GMAT Day 18 – Re-starting

December 30, 2016 by Noobtohacker

I have had not much time to study till now honestly… and expect to have quite little time till the 12th Jan or so. I am gonna rely a lot on a sprint from the 13th to the 20th. In any case, some interesting new things I am finding.

Mixtures and weighted averages: These prove to be lengthy to calculate always and complex to even formulate. Have found this formula that will definitely become handy: http://www.veritasprep.com/blog/2011/03/quarter-wit-quarter-wisdom-heavily-weighted-weighted-averages/

 

Filed Under: GMAT

GMAT Day 17 – First exam – 690

December 19, 2016 by Noobtohacker

Well, so I took the GMAT today after a bit more than 2 weeks of part time preparation and got 690. I feel it accurately reflects where I am at. After 5 years of not doing much mental calculations etc… catching up in less than 3 weeks to a 690 level feels pretty good :)!

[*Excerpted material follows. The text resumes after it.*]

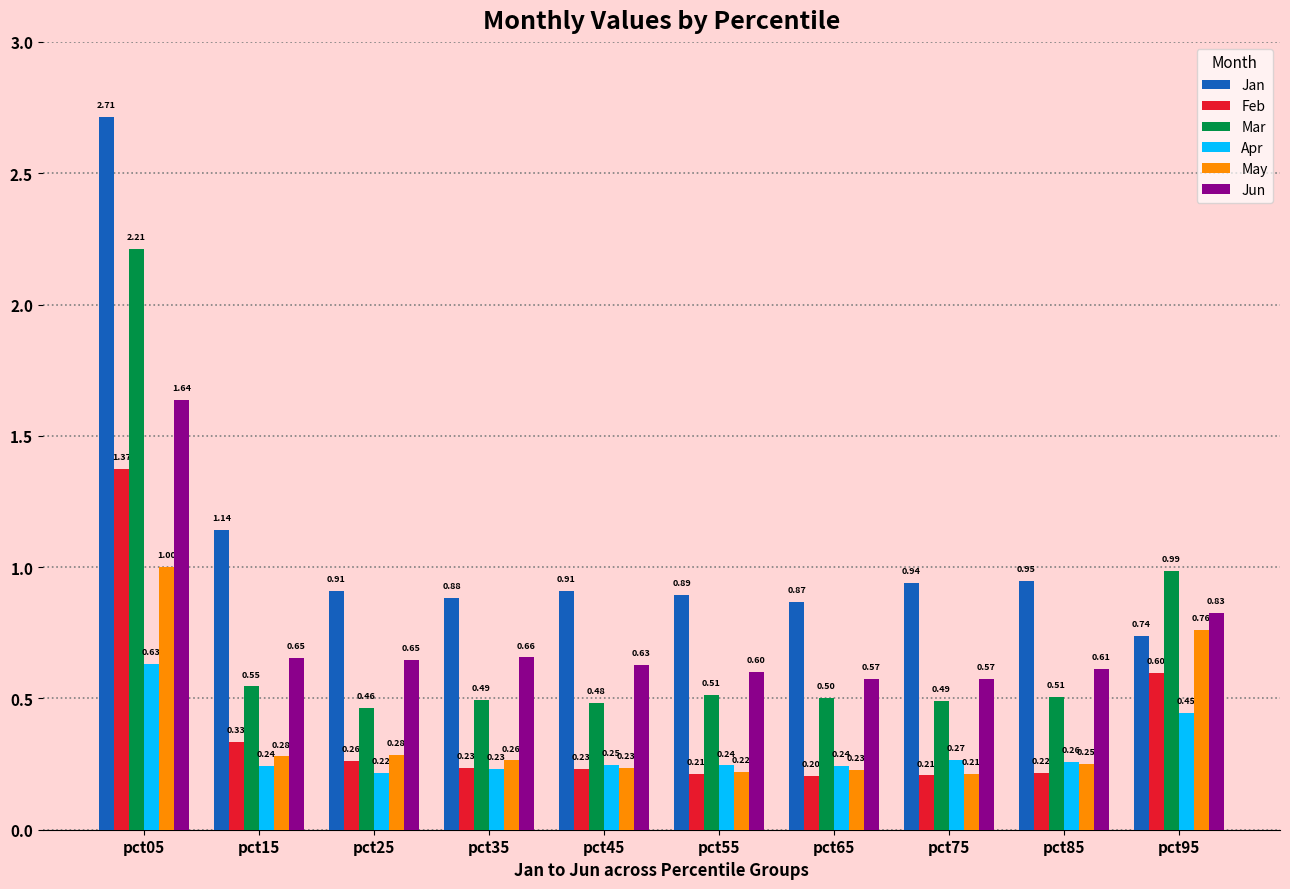

Which series has the largest total across all categories?

Jan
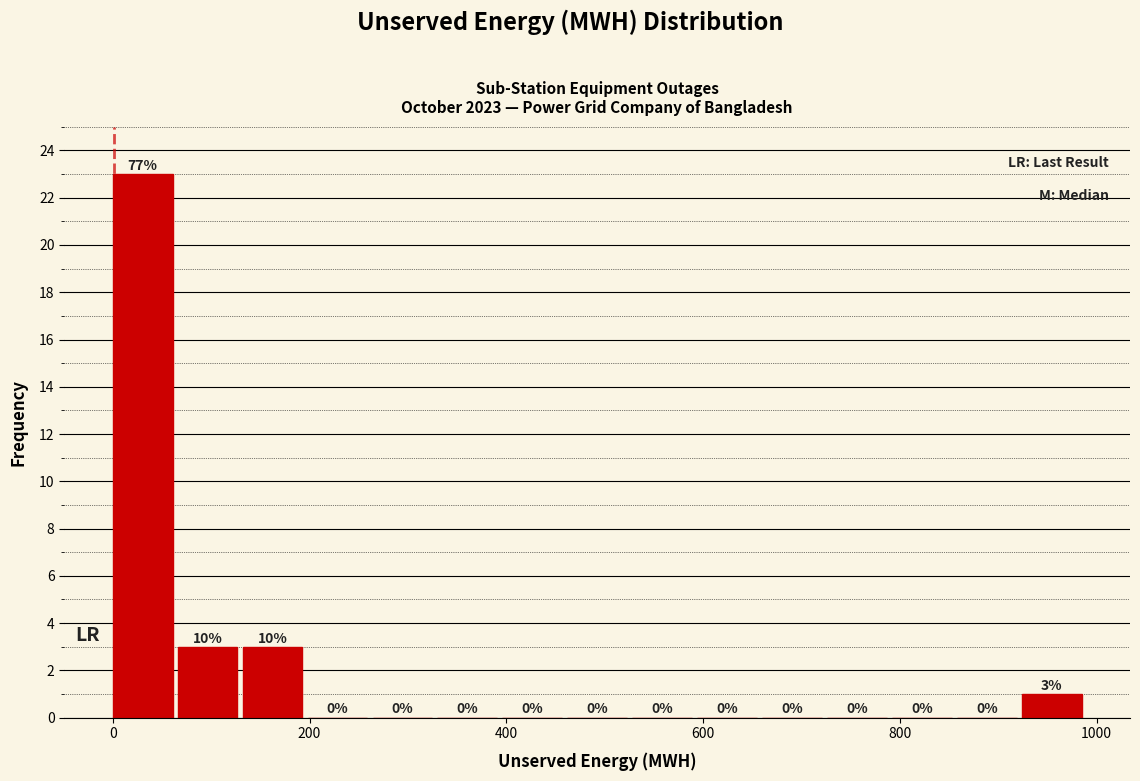

Around what value on the x-axis is the tallest bar? Give the approximate position of its centre, as read against the axis.

40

To take the result to the 700+ level I feel will not be extremely hard. Actually I could have easily scored anything between 680-720 depending on luck and mental state on test day.  I had a terrible day in terms of mental state today… so 690-680 is as low as its gonna get. In any case I won’t aim for 700. With this extra time on my pocket I will aim much higher.

The first stage of this series of posts ends here. 🙂 Next series will be regarding taking the score to that 700+ and retaking the test probably one month from now.

I have identified some issues that blocked me a bit on the exam:

  1. Integrated Reasoning I’d better dedicate some time to do some examples. Can’t just show up like that. Having done some of the exercises before surely helps perform better in that section and to not reach the other parts of the test too mentally taxed.
  2. Quant is the key mainly… must focus on structure and of having a very clear strategy to tackle certain kinds of problems. The key is gonna be to sterngthen a lot my fundamentals and to devise specific strategies for each kind of question. I must devise a very consistent number plugging strategy for DS questions.
  3. Verbal – Need to strengthen sentence correction mainly.
  4. Had time issues in Quant, due to poor start and bad state of mind. Time is so important to mantain a clear mindset. Need to always keep time in mind when working on problems.

I am taking this as a chance to get a really high score now. Having 30 days of part time preparation can now be a great opportunity to take things to the next level. For fun, as a hobby and because it will help me in the future.